There are various interpretations on what is subject to dispel, but yup, I'd certainly recommend it (depending on your DM). Some of the above CL boosting methods could still be used (especially if the wizard has UMD), or there is always the scroll option.


----------



## Hypersmurf (Nov 27, 2007)

mvincent said:
			
		

> Most cities should have a 14-16th level druid available to them.






I know that's where all the 16th level druids I've heard of like to hang out 



> Alternately, a scroll could be purchased for a bit more.




Er, yeah, but to craft a CL20 scroll still requires a CL20 caster...

-Hyp.


----------



## mvincent (Nov 28, 2007)

Hypersmurf said:
			
		

> I know that's where all the 16th level druids I've heard of like to hang out



Yeah... that is a bit of irony... the larger the city, the greater the chance that a higher-level NPC druid will be randomly generated for it.



> to craft a CL20 scroll still requires a CL20 caster...



Presumeably, there are 20th level casters available _somewhere_, and the D&D rules seem to condone high-level scrolls being more readily available than high level casters. I mean, I'm just following the rules here. A CL20 scroll of GMF should cost 1,500 gp and so should be available in towns with a 1,500 gp limit or higher.

A scroll of permanency would be a bit harder. A standard one costs 10,125 gp and provides enough XP for GMF. Getting a CL20 one (assuming your DM says you need it to resist regular dispels) might be more difficult, but it seems like one could be ordered even if the spellcaster wasn't available locally.

Dunno how it all works... maybe the mercanes have a big, extra-planar warehouses full o' the stuff and an effective distribution system that rivals amazon.com.


----------



## Nifft (Nov 28, 2007)

mvincent said:
			
		

> Yeah... that is a bit of irony... the larger the city, the greater the chance that a higher-level NPC druid will be randomly generated for it.



 As an aside, there are three reasons for this in my game:

- Druids are in charge of the Ministry of Ways and Roads. Minimizes conflict with nature; also, their spell list is fantastic for non-destructive landscaping.

- Cities tend to form around trade routes, like rivers. In D&D, this could also mean around Portals. Druids might be easy to find when you're in a big city because there's a nearby Portal which leads to the Druid's actual location.

- "Elf architecture". Who says that "city" only means brick & mortar? Not all cities will be embedded in a living organism of some kind, but some surely will.

Cheers, -- N


----------



## Hypersmurf (Nov 28, 2007)

mvincent said:
			
		

> Yeah... that is a bit of irony... the larger the city, the greater the chance that a higher-level NPC druid will be randomly generated for it.




I actually played an LN urban druid at one point.  His philosophy was that man is a part of nature, and that a city is thus as much a natural environment as a termite mound or a beaver dam.  He therefore tasked himself with protecting that environment and its inhabitants from aberrant influences - criminals, invasion, and so forth.

(His 'animal companion' was a swarm of cats  )

-Hyp.


----------



## Darklone (Nov 28, 2007)

I like to have druids in the sewers... favored animal companion: rats.


----------



## eamon (Nov 28, 2007)

On the matter of Permanency...

Recorded data:
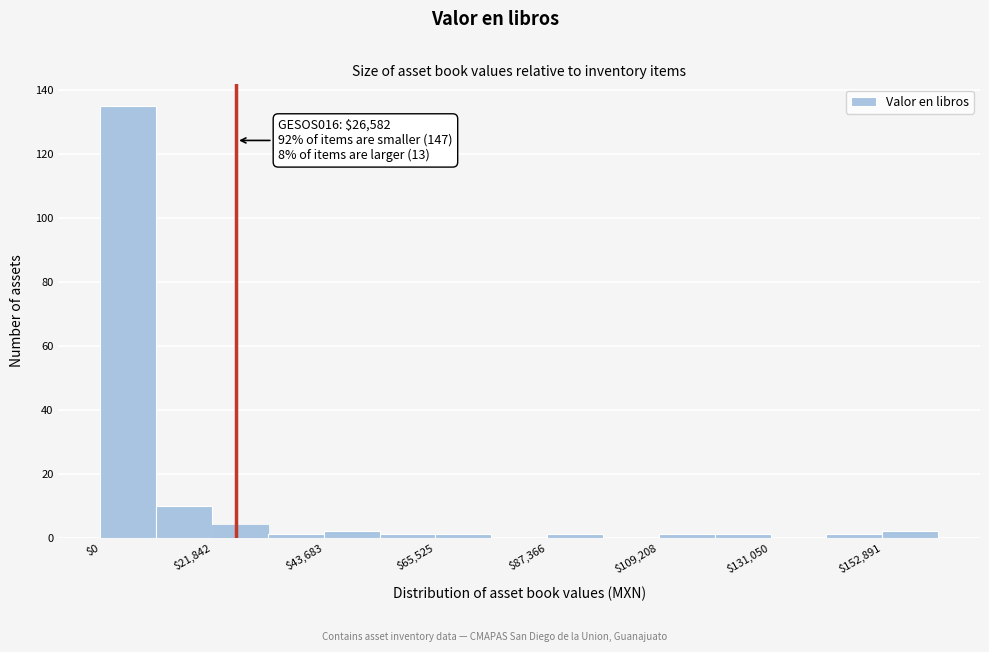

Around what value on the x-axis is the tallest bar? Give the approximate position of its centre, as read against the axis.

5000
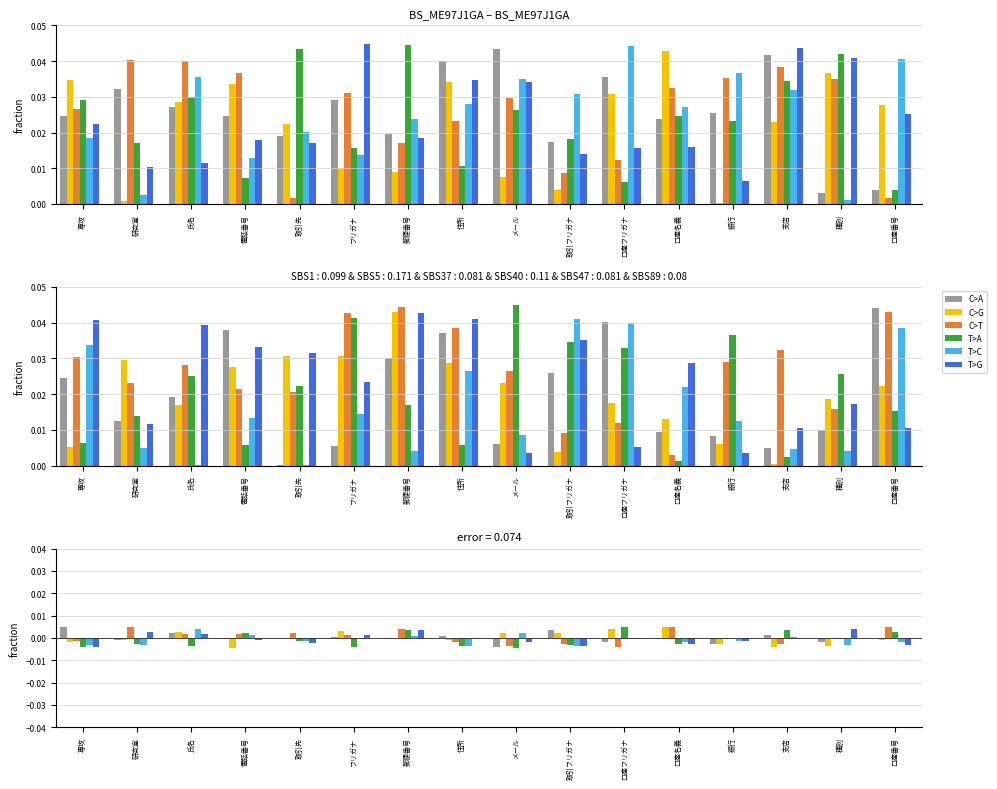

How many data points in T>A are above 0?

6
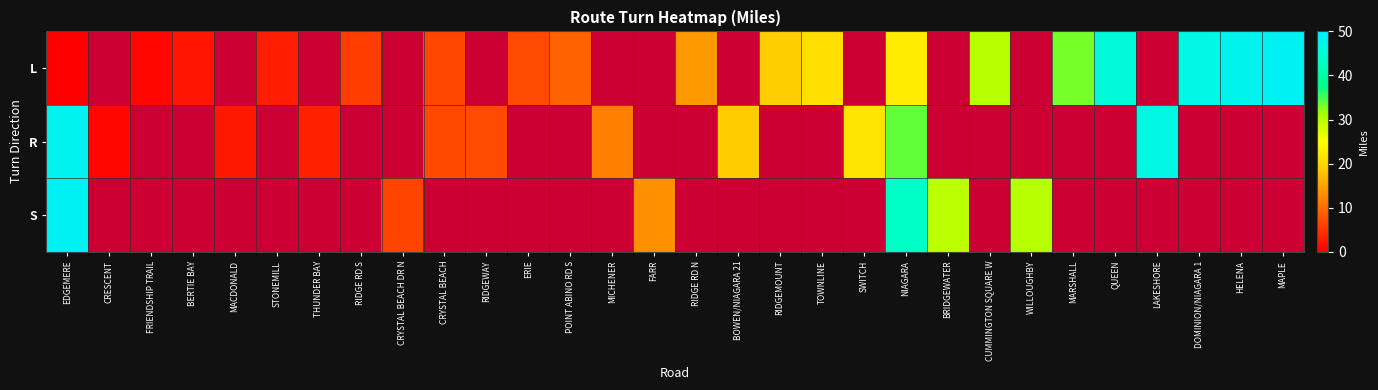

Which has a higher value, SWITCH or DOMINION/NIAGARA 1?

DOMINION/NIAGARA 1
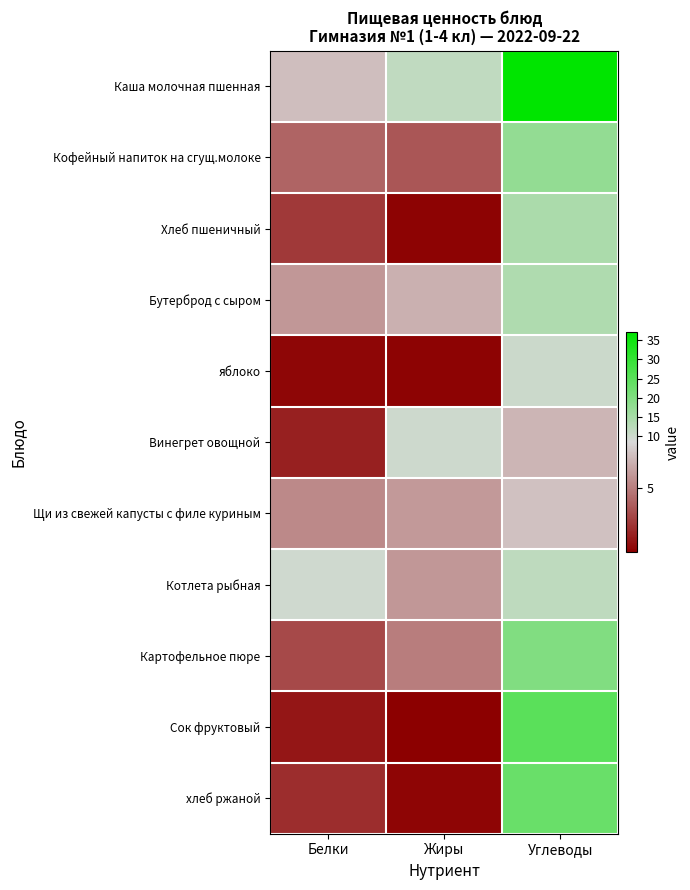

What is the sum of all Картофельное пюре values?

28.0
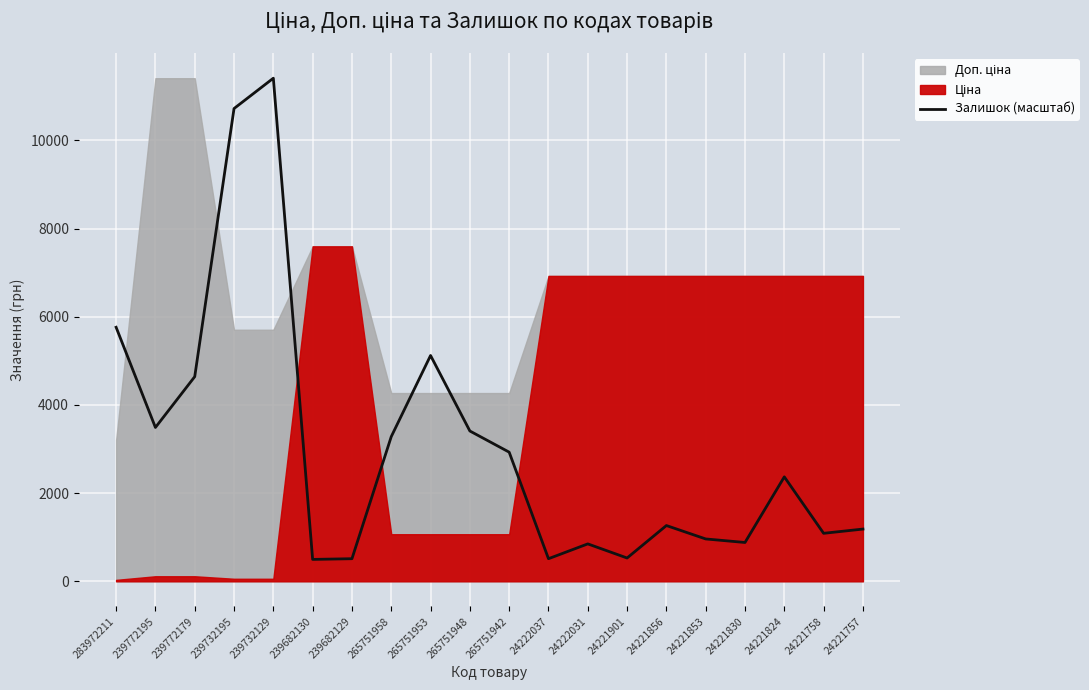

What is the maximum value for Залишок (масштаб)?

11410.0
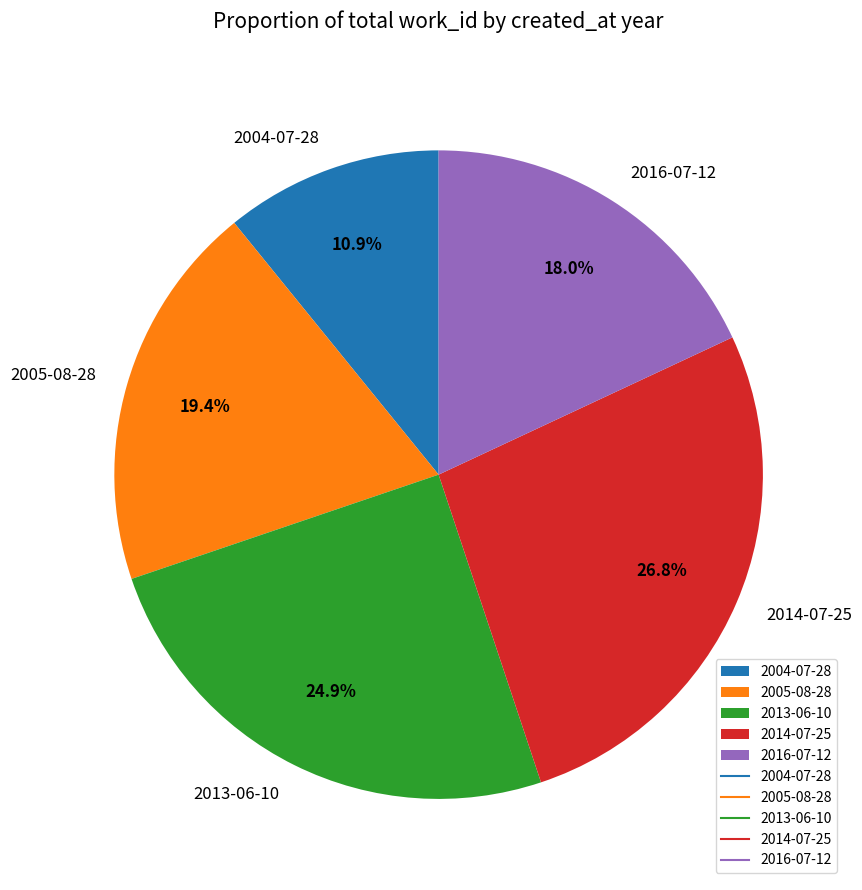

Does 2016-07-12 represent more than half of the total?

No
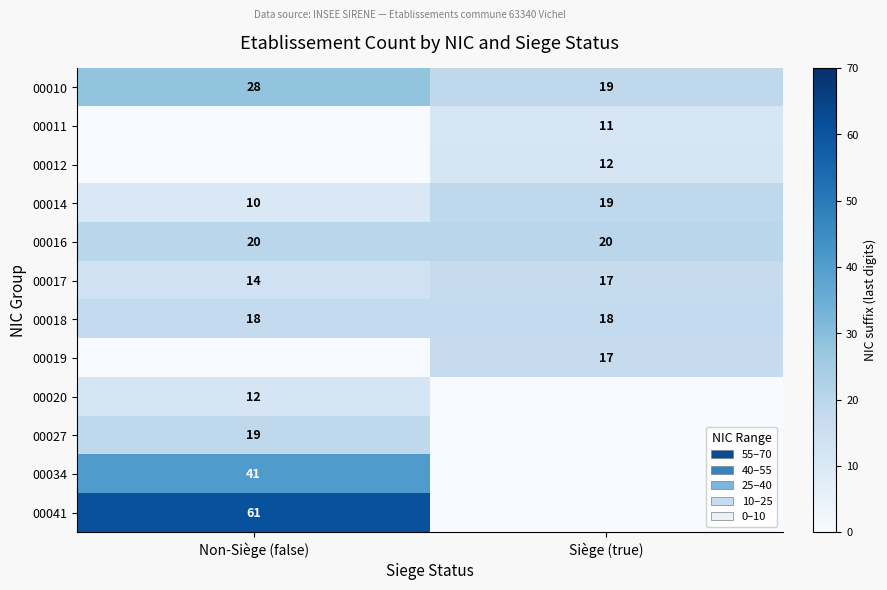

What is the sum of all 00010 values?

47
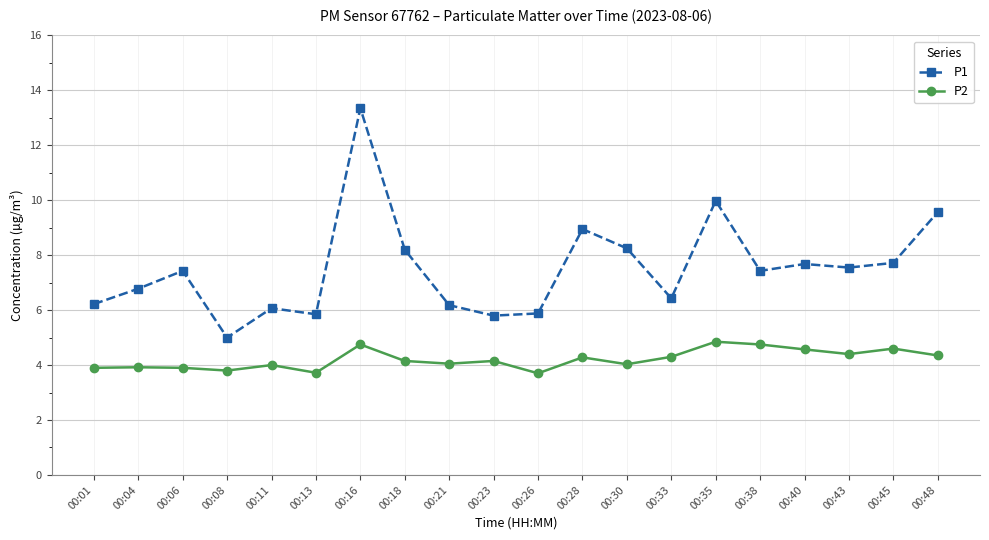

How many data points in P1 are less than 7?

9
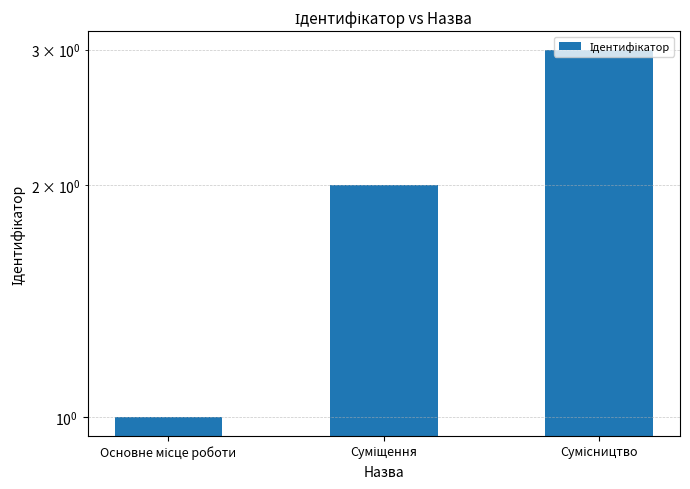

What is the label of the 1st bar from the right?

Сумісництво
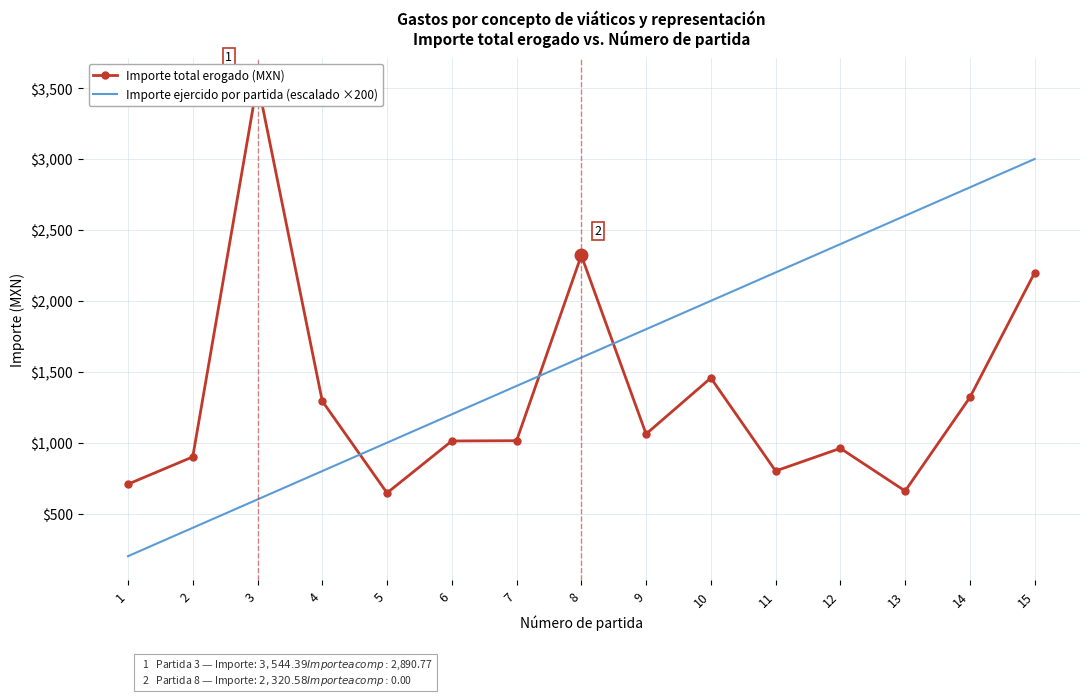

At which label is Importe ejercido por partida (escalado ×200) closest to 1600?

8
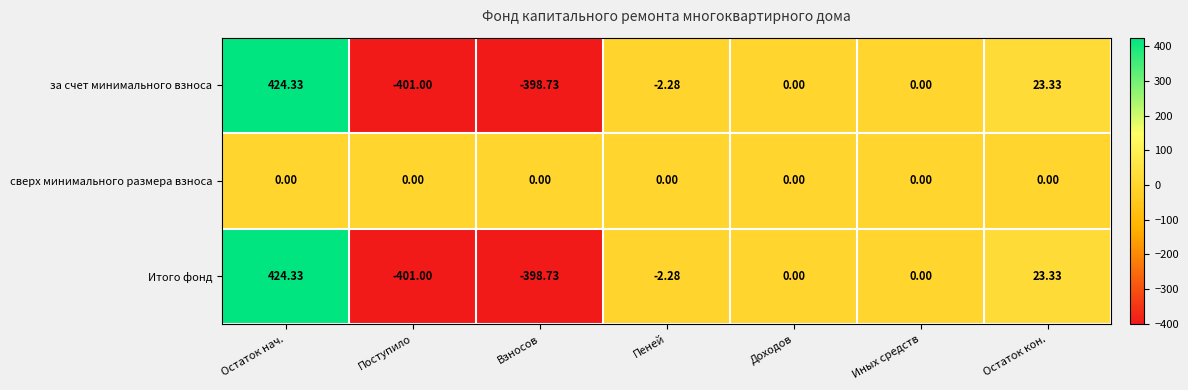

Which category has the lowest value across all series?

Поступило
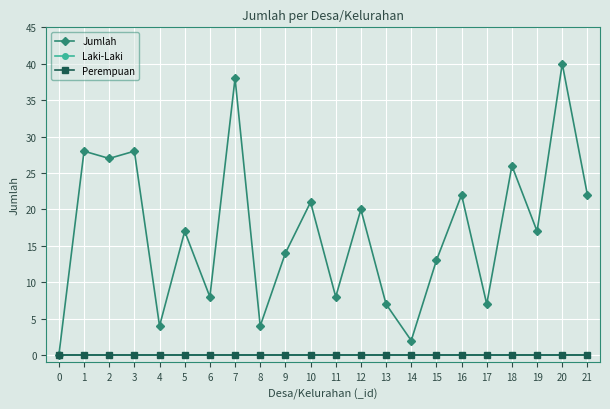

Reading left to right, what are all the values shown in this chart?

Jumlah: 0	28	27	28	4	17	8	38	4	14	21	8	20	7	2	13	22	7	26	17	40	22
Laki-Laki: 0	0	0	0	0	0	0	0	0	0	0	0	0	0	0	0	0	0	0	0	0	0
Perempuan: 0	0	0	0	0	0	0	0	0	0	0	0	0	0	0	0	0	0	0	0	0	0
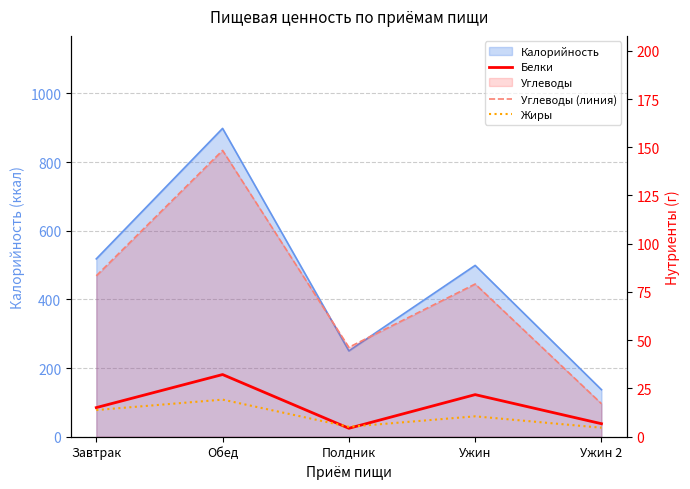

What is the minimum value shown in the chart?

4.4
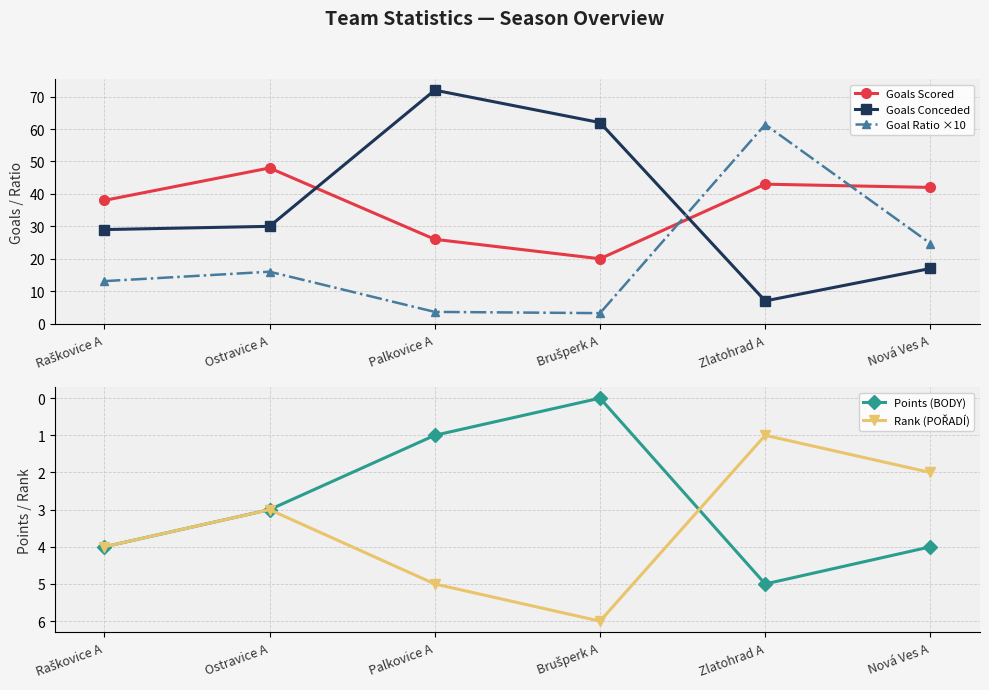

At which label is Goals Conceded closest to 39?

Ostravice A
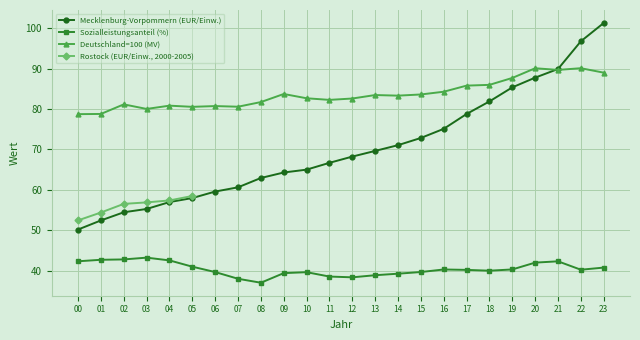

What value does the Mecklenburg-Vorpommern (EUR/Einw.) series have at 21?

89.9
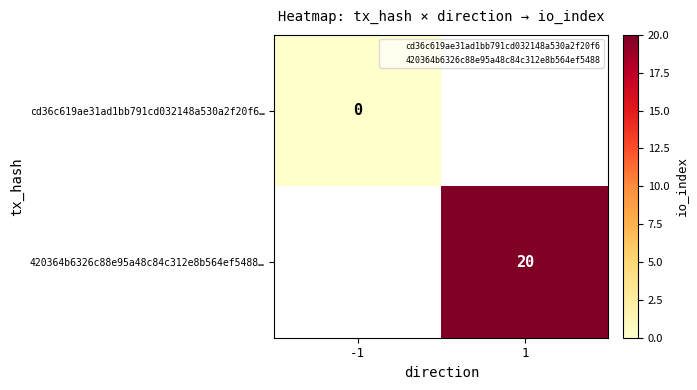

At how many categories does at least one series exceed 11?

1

Exercises:
**a.** In the forum thread about druids and scrolls, what price does mvincent give for a CL20 scroll of GMF?
**b.** Rewrite the paragraph in the forum thread that begins "A scroll of permanency would be a bit harder" as a short bulleted list that keeps its main facts.
**c.** Pick up the forum thread about druids and scrolls after its final line, carrying on eamon's post about Permanency.

Exercise results:
**a.** 1,500 gp.

**b.**
- A standard scroll of permanency costs 10,125 gp and provides enough XP for GMF.
- A CL20 one, if the DM says it's needed to resist regular dispels, might be more difficult to get.
- It seems one could still be ordered even if the spellcaster isn't available locally.

**c.**
				SRD said:
			
		

> Spells cast on other creatures, objects, or locations (not on you) are vulnerable to dispel magic as normal.




i.e., though a higher level caster still makes dispelling harder, you're not immune to dispelling by lower-level casters.

In any case, is it even possible to use permanency on a spell cast by someone else?


----------



## Hypersmurf (Nov 28, 2007)

eamon said:
			
		

> i.e., though a higher level caster still makes dispelling harder, you're not immune to dispelling by lower-level casters.




That's right.

But a CL20 spell requires a dispel check of 31, which is very difficult to achieve on 1d20+10 - the cap for Dispel Magic.  You can still do it with Greater Dispelling, for example.

A CL19 permanent spell cast on someone else can be dispelled by a CL10 caster on a lucky roll.  A CL19 permanent spell cast on yourself can't - it's immune.  But while a CL20 permanent spell cast on someone else isn't immune, it's also beyond the capability of a standard Dispel Magic.

-Hyp.


----------



## mvincent (Nov 28, 2007)

Hypersmurf said:
			
		

> You can still do it with Greater Dispelling, for example.



Yup. Some more tips for the OP (in case you are truly worried that the DM is planning to hit you with GDM's):
A ring of counterspells (loaded with GDM) can help prevent targeted GDM's, while a bunch of CL 21 magic mouths can protect against area GDM's (the magic mouths could be created by a lower level caster using any of the CL augmenting methods mentioned above).


----------



## gnfnrf (Nov 28, 2007)

So, with a little cleverness and a slightly generous DM, a PC can achieve the benefit of a 150,000 gp magic item for around 10,000 gp.

The downside is that, under certain specific circumstances, the whole thing might just up and go away. (Money can be spent to minimize this possibility)

This leads me to believe that one of the two prices is very very wrong, but which one is it?

Is the Amulet of Mighty Fists just way overpriced?  Is the permanency solution underpriced? (almost definitely)  How much do multiple natural attacks factor in?

I'm facing this situation as a DM, where a monk PC wants to buy GMF.  I don't want to say yes, but I don't want to leave the AoMF as the only option.  I was thinking about a middleground magic item which only affects unarmed attacks, but I can't decide how to price it.

--
gnfnrf


----------



## mvincent (Nov 28, 2007)

gnfnrf said:
			
		

> I'm facing this situation as a DM, where a monk PC wants to buy GMF.  I don't want to say yes, but I don't want to leave the AoMF as the only option.



You could always discuss it with the player. Given the potential difficulties in procuring high level druids, your generousity isn't mandatory. Your player probably wouldn't have a problem with you limiting the Caster level (until he reaches higher levels). 

Note for the OP: each casting of GMF only enhances one of the half-dragon's natural weapon's (rather than all), and these often aren't overly powerful attacks to begin with, so this would not be as powerful as a monk with GMF.


----------



## UltimaGabe (Nov 28, 2007)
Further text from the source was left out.